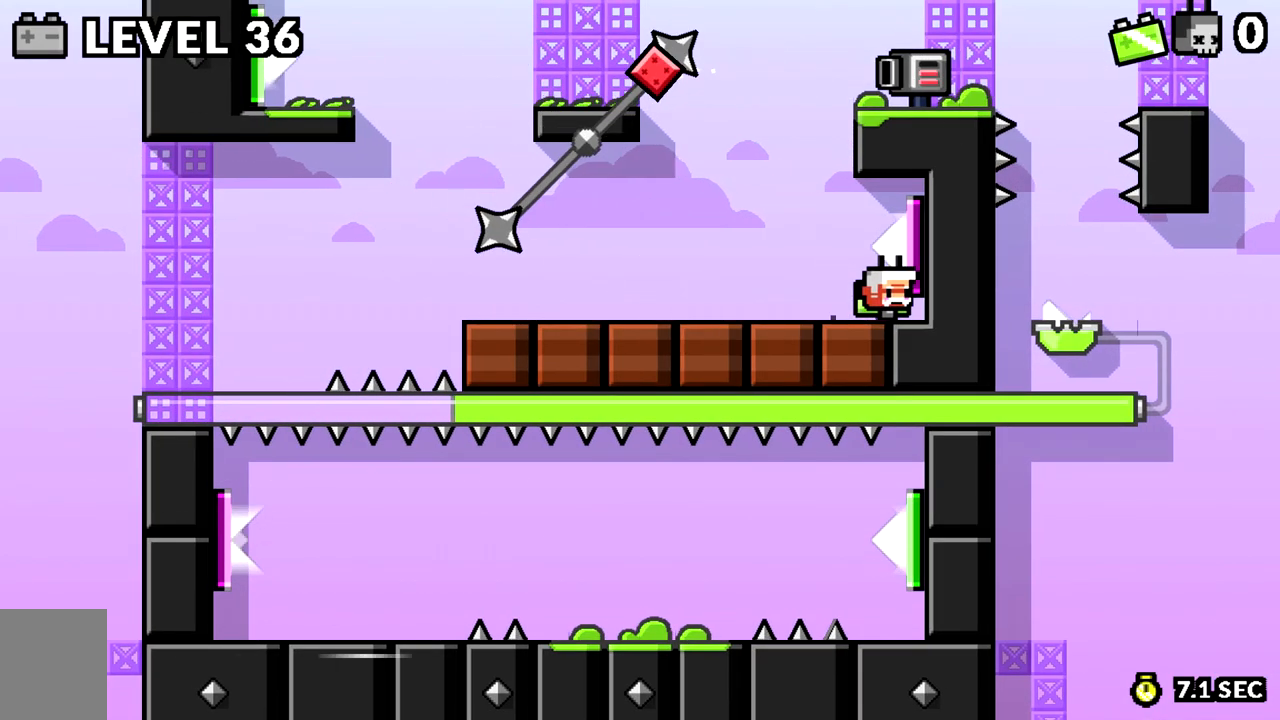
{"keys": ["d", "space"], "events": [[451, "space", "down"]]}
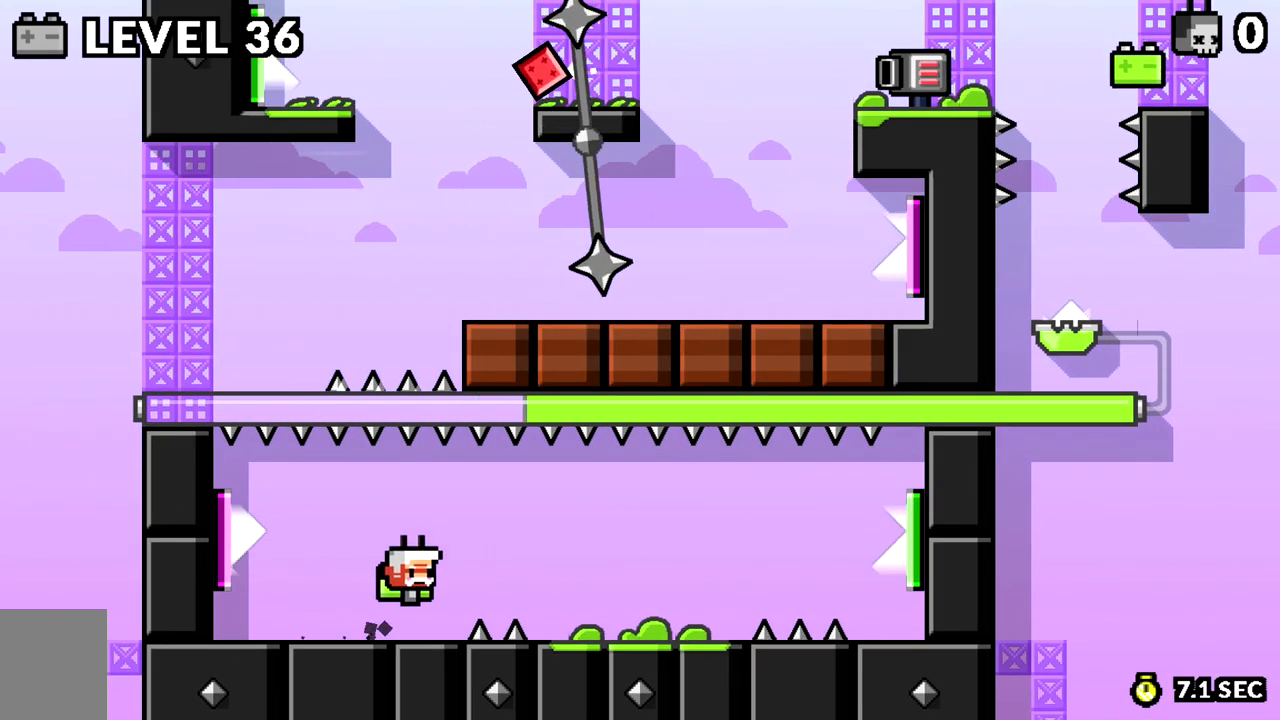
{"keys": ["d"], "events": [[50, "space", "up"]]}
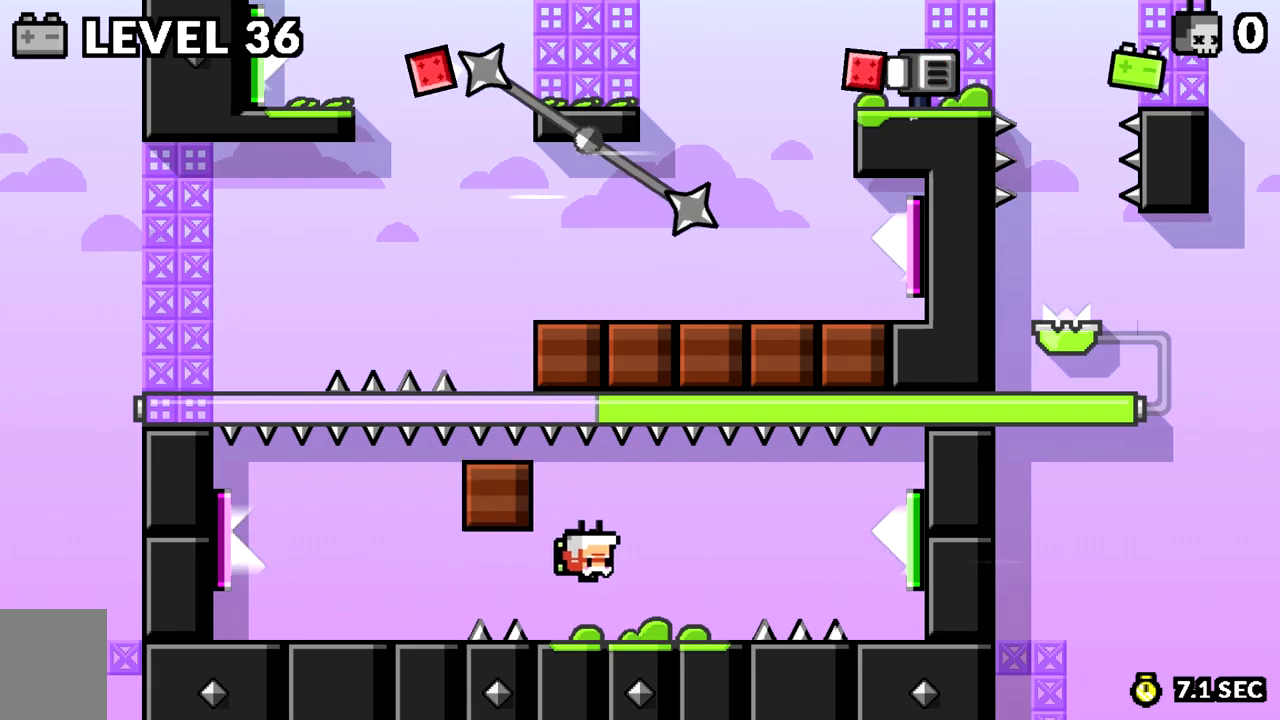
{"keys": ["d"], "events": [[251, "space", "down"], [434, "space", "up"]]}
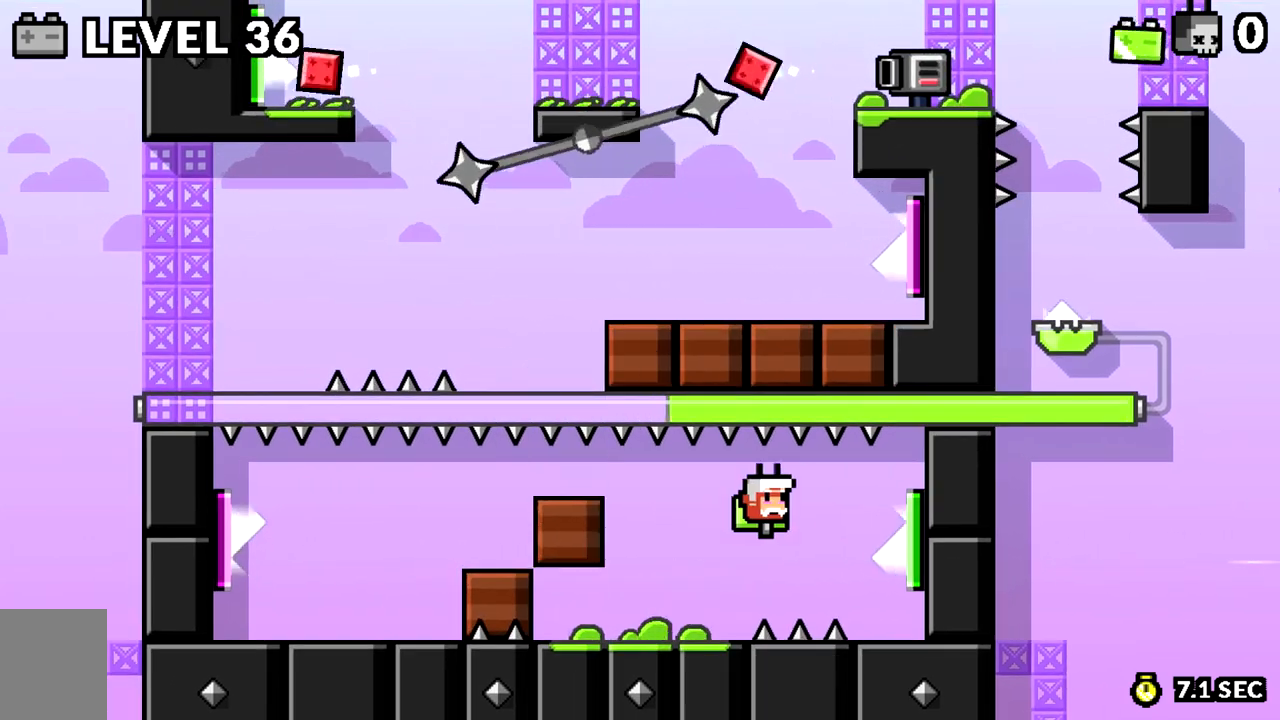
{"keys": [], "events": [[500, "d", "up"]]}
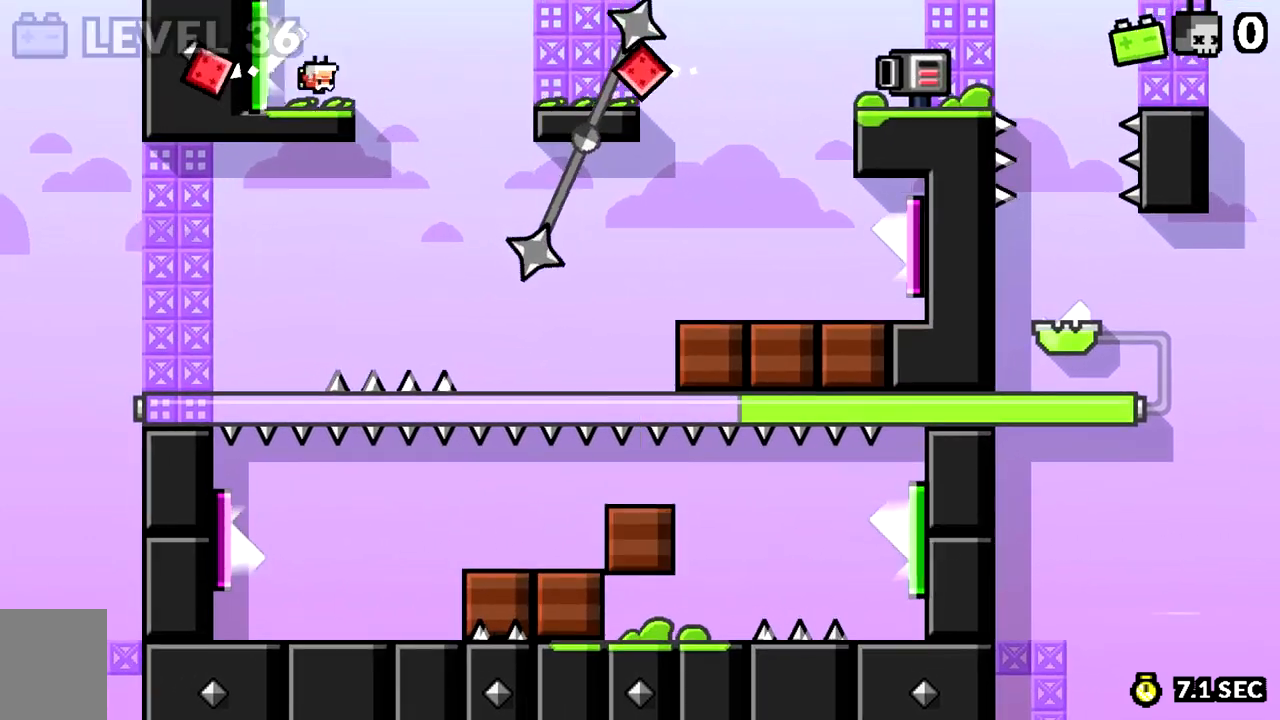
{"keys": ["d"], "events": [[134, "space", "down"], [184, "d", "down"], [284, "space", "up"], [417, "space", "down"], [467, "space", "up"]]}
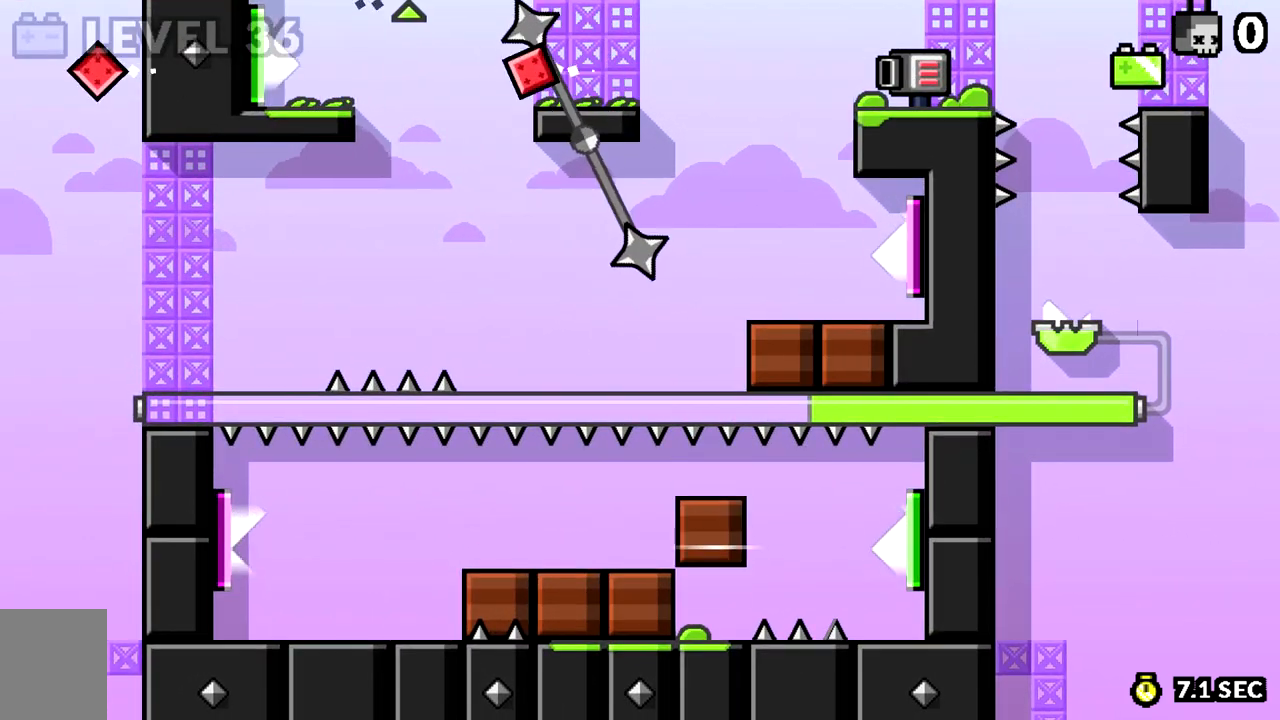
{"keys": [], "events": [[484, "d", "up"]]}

[Aim of the task] Scan the entries above. Copy each line that has the string "space".

[Expected answer]
{"keys": ["d", "space"], "events": [[451, "space", "down"]]}
{"keys": ["d"], "events": [[50, "space", "up"]]}
{"keys": ["d"], "events": [[251, "space", "down"], [434, "space", "up"]]}
{"keys": ["d"], "events": [[134, "space", "down"], [184, "d", "down"], [284, "space", "up"], [417, "space", "down"], [467, "space", "up"]]}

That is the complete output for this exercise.